⟨

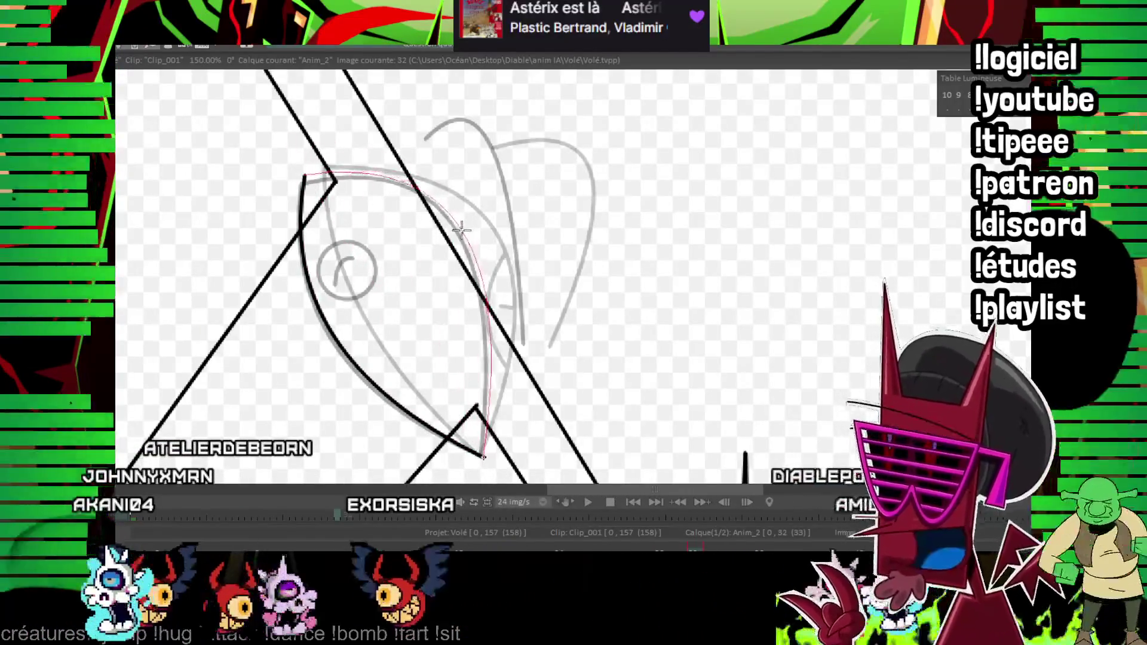
{"action": "left_click_drag", "start_coordinate": [429, 135], "coordinate": [527, 341]}
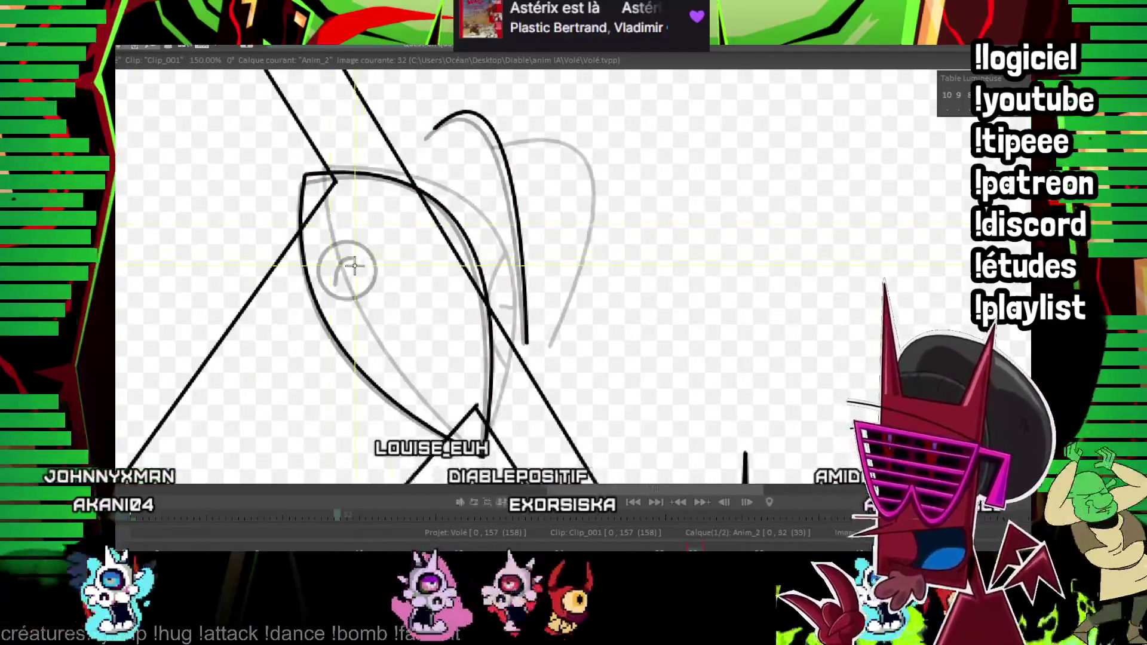
{"action": "left_click_drag", "start_coordinate": [354, 265], "coordinate": [381, 285]}
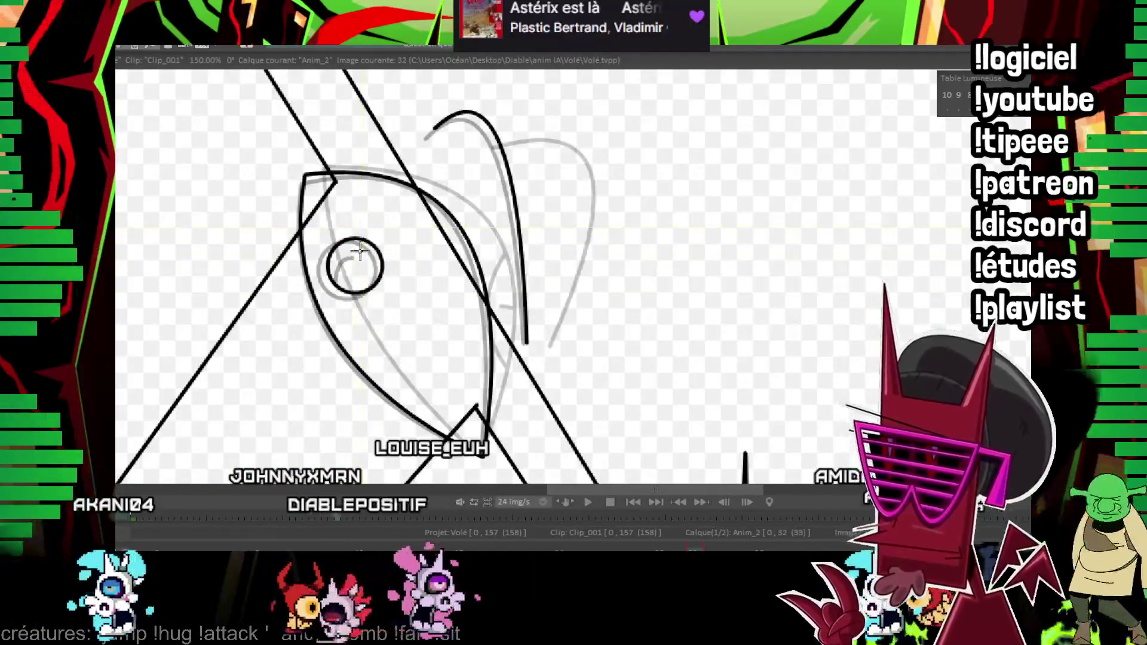
{"action": "left_click_drag", "start_coordinate": [338, 277], "coordinate": [357, 253]}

⟩

- Problem: Your task is to repeat the listing exactly while omitting its pictures.

- Solution for this task:
{"action": "left_click_drag", "start_coordinate": [429, 135], "coordinate": [527, 341]}
{"action": "left_click_drag", "start_coordinate": [354, 265], "coordinate": [381, 285]}
{"action": "left_click_drag", "start_coordinate": [338, 277], "coordinate": [357, 253]}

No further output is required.